The Monthly Film Bulletin wrote: "This moving film is convincingly directed and ably acted. The kindly, humorous, impatient old Doctor is admirably portrayed by Shaun Glenville, Mary Merrell is delightful as his absent-minded but lovable sister, and Peggy Cummins is charming as his grand-daughter, Pat. The settings appear authentic and the Irish atmosphere is well captured."

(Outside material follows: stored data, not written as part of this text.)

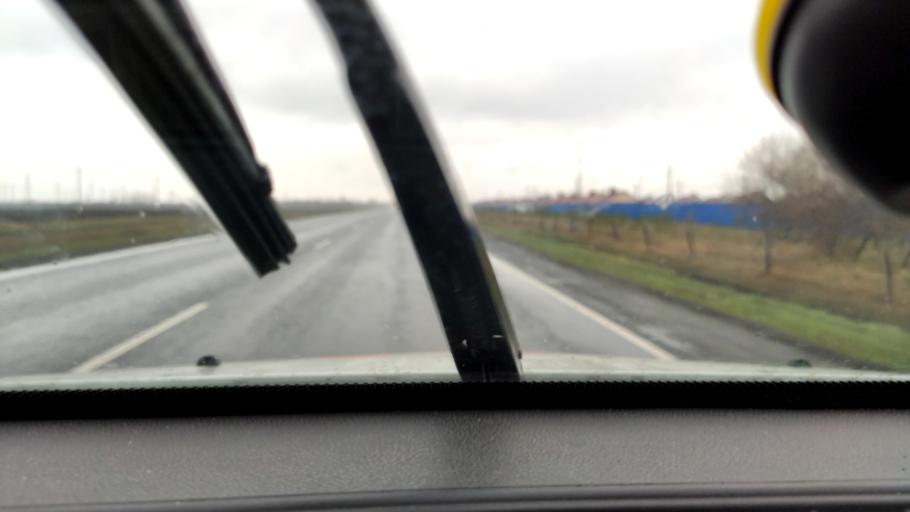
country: RU
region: Samara
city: Povolzhskiy
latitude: 53.6443
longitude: 49.6687
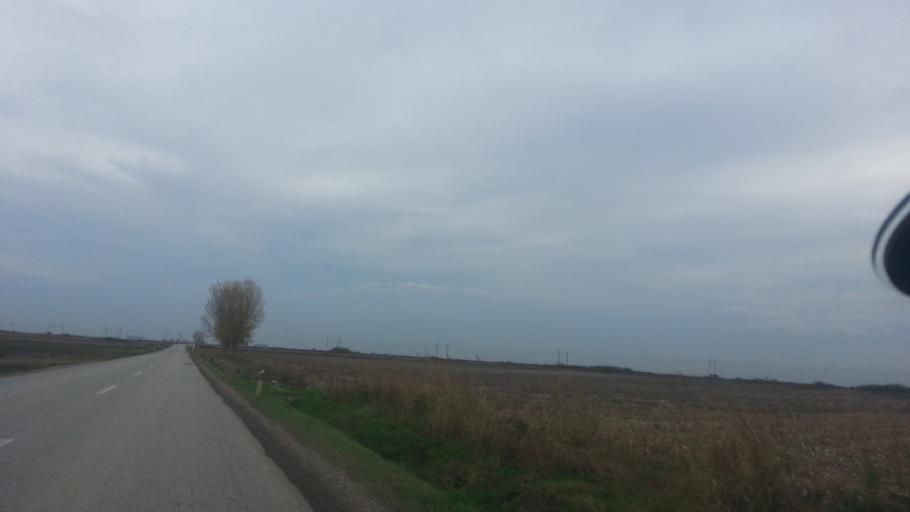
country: RS
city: Putinci
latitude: 44.9910
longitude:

The Daily Film Renter wrote: "Leisurely story of imbibing medico's fall from grace and eventual restitution. Good character lead by Shaun Glenville, and appealing juvenile study from Peggy Cummins. Diverting but over-garrulous Irish life sidelights, and pleasing outdoor locations."

Picturegoer wrote: "There is not a great deal of depth to this medical drama, but it has a shrewd insight to Irish character and temperament. Moreover the acting is good and the settings are picturesque. ... Peggy Cummins, Stephen's small daughter, is a distinct discovery, and her future promises very well indeed."

Variety wrote: "A weak script will tend to hold this picture to lower brackets for home playing. Its U. S. chances are slight. Neither settings nor camera re-create authentically the atmosphere of the river Shannon, upon which picture presumably hangs. Plot runs heavy on tear-jerker theme, via rehabilitation of old-time medico branded as a tippler. Shaun Glenville carries well this O'Dowd role. ... A little tighter direction might have helped players. Particularly is this true of the moppet, Peggy Cummins who performs creditably under the circumstances though script depends too much on her."

In Australia, The Examiner described it as "one of the surprise hits of the year".

Halliwell's Film Guide describes it as a "somewhat woebegone tearjerker with an interesting cast".